--- What is expected ---
Reproduce all of the records below word for word, leaving the pictures out.

Figure understanding tasks
--------

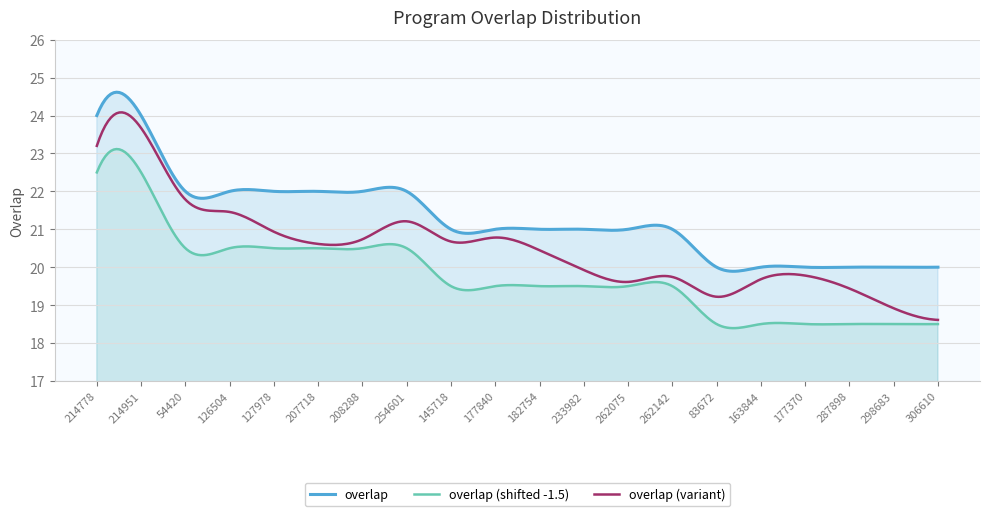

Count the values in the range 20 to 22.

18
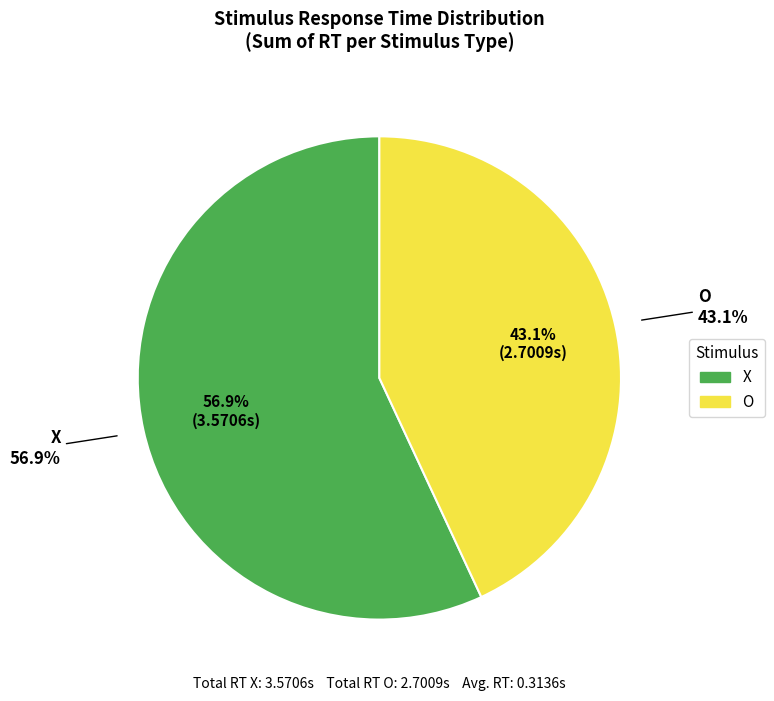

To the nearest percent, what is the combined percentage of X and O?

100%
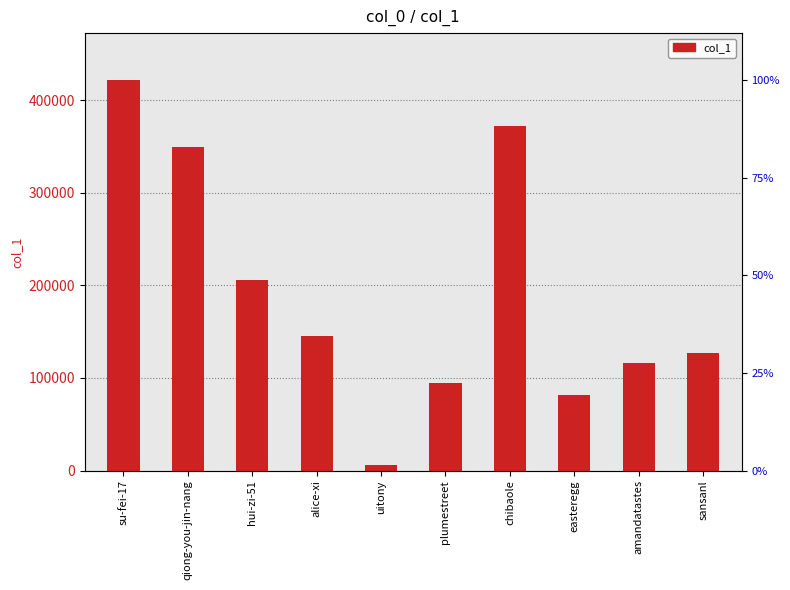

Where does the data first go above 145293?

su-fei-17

--------

--- Result of the task ---
Count the values in the range 20 to 22.

18

To the nearest percent, what is the combined percentage of X and O?

100%

Where does the data first go above 145293?

su-fei-17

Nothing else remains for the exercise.